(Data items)
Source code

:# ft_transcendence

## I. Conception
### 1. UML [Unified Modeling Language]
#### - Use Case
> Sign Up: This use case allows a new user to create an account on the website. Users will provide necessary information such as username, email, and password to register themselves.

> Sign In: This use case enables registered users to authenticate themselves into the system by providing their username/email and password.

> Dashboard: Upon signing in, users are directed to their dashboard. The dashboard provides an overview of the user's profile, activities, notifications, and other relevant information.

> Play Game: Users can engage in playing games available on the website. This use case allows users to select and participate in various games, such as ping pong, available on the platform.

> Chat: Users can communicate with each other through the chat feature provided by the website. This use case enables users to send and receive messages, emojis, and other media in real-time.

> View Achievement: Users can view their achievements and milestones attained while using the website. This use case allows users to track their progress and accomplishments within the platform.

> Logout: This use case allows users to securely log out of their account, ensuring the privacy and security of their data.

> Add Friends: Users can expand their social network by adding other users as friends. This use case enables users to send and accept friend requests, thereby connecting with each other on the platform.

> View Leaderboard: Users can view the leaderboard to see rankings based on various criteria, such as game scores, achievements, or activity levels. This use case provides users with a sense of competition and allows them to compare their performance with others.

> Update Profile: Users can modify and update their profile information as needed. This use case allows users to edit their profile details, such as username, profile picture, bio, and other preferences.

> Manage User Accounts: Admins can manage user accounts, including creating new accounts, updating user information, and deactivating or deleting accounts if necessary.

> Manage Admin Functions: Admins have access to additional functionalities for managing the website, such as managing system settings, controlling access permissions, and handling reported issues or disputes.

==

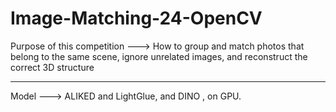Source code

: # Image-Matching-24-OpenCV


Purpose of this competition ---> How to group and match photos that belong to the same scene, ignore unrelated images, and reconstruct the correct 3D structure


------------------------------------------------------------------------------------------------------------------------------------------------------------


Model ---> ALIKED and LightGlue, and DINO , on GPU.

...

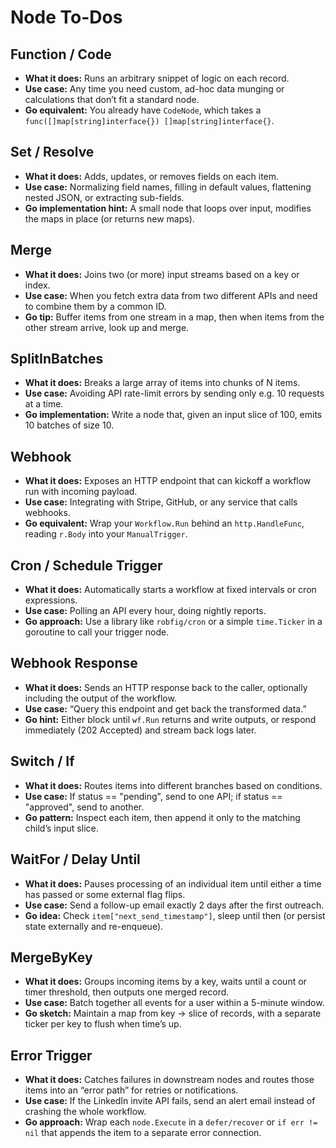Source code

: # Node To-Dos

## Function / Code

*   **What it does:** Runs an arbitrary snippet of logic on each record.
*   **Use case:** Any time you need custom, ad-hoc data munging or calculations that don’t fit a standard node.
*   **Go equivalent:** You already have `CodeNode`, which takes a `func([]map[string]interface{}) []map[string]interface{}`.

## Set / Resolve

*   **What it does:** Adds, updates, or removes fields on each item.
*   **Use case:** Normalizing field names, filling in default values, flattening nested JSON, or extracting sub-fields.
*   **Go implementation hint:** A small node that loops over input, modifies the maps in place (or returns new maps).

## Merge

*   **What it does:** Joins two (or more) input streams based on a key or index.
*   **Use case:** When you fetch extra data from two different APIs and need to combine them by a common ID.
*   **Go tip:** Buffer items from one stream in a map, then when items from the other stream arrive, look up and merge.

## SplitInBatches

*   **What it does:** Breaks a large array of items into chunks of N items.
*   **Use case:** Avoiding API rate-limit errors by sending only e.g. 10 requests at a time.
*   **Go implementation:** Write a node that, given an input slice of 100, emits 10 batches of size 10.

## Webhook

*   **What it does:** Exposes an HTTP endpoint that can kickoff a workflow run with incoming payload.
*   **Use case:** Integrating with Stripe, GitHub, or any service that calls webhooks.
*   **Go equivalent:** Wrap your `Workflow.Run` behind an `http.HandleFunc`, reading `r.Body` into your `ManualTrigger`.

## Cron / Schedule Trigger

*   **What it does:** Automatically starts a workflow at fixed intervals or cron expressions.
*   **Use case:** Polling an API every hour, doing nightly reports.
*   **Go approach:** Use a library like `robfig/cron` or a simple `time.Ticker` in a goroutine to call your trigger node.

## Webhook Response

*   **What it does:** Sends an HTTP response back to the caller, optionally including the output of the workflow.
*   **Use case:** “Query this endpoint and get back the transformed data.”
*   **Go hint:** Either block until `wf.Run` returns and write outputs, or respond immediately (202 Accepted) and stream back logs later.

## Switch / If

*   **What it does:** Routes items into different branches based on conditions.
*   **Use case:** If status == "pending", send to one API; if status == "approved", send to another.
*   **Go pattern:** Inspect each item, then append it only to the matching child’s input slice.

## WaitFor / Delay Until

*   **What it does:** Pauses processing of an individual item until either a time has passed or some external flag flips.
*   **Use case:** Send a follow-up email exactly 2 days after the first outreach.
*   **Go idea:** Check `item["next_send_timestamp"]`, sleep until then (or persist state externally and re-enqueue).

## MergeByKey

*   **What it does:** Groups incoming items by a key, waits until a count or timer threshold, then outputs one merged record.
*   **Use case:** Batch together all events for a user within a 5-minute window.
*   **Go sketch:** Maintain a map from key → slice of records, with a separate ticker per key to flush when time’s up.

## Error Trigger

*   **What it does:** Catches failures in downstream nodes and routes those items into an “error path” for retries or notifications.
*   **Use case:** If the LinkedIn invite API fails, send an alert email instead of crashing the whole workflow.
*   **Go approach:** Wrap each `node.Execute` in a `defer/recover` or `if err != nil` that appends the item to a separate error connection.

◆ Written task: From the entries above, pick out and copy every line that contains the word "only". Case counts.

◆ Reply to the task:
*   **Use case:** Avoiding API rate-limit errors by sending only e.g. 10 requests at a time.
*   **Go pattern:** Inspect each item, then append it only to the matching child’s input slice.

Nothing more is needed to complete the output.